The standard protocol is 3 to 5 sessions per treatment course. If a patient responds partially and requires re-treatment, a second course can be performed after 3 to 6 months. There is no absolute limit on the number of treatment courses, though most patients achieve satisfactory outcomes within one course. Repeated courses are uncommon with properly selected patients.

Is shockwave therapy better than a cortisone shot?
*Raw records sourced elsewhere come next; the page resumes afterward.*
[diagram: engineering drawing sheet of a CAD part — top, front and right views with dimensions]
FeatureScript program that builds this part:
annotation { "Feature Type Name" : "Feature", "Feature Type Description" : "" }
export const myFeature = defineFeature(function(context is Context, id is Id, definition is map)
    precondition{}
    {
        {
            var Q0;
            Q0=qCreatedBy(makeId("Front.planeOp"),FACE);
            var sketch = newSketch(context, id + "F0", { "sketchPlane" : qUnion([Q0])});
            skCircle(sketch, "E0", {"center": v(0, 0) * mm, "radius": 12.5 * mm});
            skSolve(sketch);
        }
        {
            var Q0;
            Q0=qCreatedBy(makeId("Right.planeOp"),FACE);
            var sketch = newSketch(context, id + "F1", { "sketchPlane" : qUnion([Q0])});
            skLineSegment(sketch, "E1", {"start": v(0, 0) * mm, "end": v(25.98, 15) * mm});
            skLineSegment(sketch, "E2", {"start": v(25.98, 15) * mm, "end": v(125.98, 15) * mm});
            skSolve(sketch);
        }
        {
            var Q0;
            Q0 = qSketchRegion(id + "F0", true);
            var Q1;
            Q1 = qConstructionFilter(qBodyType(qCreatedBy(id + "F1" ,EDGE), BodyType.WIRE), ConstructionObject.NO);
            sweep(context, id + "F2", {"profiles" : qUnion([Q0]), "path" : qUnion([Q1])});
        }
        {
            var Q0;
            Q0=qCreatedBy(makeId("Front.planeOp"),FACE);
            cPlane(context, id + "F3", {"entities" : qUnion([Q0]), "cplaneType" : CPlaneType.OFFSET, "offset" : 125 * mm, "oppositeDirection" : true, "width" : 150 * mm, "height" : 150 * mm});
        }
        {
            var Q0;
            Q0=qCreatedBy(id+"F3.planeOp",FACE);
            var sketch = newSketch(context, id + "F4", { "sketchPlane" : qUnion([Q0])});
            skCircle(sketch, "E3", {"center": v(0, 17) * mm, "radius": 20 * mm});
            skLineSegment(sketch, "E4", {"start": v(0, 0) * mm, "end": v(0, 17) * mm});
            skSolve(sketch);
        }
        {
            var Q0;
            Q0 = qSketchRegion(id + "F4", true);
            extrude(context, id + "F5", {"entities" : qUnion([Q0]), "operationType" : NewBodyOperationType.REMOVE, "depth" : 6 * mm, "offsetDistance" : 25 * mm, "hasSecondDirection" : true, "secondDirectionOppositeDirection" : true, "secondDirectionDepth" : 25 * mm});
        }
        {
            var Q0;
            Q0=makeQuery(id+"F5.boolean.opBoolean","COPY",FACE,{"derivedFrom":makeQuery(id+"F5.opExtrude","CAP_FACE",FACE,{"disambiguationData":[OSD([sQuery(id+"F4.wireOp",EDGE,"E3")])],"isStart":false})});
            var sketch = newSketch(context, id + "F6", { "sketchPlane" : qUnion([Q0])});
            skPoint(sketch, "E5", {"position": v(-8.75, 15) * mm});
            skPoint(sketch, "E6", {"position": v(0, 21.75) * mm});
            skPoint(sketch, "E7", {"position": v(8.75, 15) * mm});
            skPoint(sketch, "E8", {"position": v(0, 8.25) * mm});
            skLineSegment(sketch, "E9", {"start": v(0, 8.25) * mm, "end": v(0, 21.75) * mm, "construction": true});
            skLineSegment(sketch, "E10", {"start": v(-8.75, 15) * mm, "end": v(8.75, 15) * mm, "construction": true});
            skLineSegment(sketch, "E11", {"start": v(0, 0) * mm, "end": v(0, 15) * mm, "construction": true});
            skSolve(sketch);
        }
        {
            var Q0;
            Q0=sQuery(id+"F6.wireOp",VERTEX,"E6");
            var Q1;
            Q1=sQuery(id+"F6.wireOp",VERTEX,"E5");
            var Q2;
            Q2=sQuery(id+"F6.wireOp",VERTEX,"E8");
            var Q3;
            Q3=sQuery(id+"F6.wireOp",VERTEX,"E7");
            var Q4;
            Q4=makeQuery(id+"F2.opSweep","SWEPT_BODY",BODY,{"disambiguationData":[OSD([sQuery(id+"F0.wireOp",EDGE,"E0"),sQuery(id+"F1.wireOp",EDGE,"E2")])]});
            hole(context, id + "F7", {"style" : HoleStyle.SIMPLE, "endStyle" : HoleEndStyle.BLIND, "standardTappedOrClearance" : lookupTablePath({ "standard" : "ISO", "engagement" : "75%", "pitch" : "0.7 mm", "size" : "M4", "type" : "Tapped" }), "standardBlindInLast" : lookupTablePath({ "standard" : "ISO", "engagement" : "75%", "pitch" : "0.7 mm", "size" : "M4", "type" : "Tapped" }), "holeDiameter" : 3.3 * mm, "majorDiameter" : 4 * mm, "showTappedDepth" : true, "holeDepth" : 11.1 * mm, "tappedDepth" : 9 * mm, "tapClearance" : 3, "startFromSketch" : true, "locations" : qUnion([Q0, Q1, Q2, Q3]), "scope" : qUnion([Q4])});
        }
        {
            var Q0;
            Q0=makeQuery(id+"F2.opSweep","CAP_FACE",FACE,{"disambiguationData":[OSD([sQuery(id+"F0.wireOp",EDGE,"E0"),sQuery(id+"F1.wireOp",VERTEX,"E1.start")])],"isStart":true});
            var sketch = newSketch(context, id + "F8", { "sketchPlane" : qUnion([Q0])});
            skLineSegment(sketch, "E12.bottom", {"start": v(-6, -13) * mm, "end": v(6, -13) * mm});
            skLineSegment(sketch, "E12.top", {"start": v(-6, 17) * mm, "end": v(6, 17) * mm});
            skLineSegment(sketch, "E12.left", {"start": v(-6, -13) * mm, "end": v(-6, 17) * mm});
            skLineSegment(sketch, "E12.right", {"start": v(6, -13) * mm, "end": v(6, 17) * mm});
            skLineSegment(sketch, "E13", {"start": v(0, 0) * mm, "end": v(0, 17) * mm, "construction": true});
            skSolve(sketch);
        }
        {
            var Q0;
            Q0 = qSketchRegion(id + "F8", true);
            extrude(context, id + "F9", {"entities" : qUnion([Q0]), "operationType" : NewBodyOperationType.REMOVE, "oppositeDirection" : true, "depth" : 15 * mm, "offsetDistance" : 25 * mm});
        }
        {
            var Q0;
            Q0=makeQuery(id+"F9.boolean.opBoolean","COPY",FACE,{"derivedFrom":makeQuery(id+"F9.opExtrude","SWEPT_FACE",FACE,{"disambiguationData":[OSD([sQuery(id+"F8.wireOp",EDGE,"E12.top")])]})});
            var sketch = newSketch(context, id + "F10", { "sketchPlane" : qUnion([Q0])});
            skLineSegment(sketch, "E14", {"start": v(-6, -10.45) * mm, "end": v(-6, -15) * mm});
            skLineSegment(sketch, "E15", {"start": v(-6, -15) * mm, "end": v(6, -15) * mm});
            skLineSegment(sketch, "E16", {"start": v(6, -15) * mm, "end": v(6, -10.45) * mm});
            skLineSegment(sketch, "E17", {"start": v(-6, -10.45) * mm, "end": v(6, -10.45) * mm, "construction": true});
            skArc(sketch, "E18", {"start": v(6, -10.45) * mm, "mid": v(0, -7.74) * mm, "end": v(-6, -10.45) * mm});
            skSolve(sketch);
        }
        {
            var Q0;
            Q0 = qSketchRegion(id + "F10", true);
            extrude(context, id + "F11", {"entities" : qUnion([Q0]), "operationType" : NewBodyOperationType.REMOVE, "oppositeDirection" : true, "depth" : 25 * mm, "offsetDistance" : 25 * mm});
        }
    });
In the short term, cortisone provides faster pain relief — often within days. At 6 to 12 months, shockwave therapy shows equal or superior outcomes to cortisone for plantar fasciitis, with lower risk of plantar fascia rupture. Cortisone is a better choice for rapid relief before an important event; shockwave therapy is better for durable long-term healing. Many patients benefit from the combination — cortisone for short-term relief while shockwave therapy stimulates long-term healing.

Sources

  • Gerdesmeyer L, et al. Radial extracorporeal shock wave therapy is safe and effective in the treatment of chronic recalcitrant plantar fasciitis. Am J Sports Med. 2008;36(11):2100-2109.
  • Rompe JD, et al. Shock wave therapy for chronic insertional Achilles tendinopathy: a randomized trial. J Bone Joint Surg Am. 2008;90(1):52-61.
  • Mani-Babu S, et al. The effectiveness of extracorporeal shock wave therapy in lower limb tendinopathy: a systematic review. Am J Sports Med. 2015;43(3):752-761.
  • Lou J, et al. Effectiveness of extracorporeal shockwave therapy for plantar fasciitis: a systematic review and meta-analysis. Am J Phys Med Rehabil. 2017;96(8):529-534.
  • Bae J, et al. Platelet-rich plasma versus extracorporeal shockwave therapy for plantar fasciitis. J Orthop Surg. 2022;30(1):10225536221080225.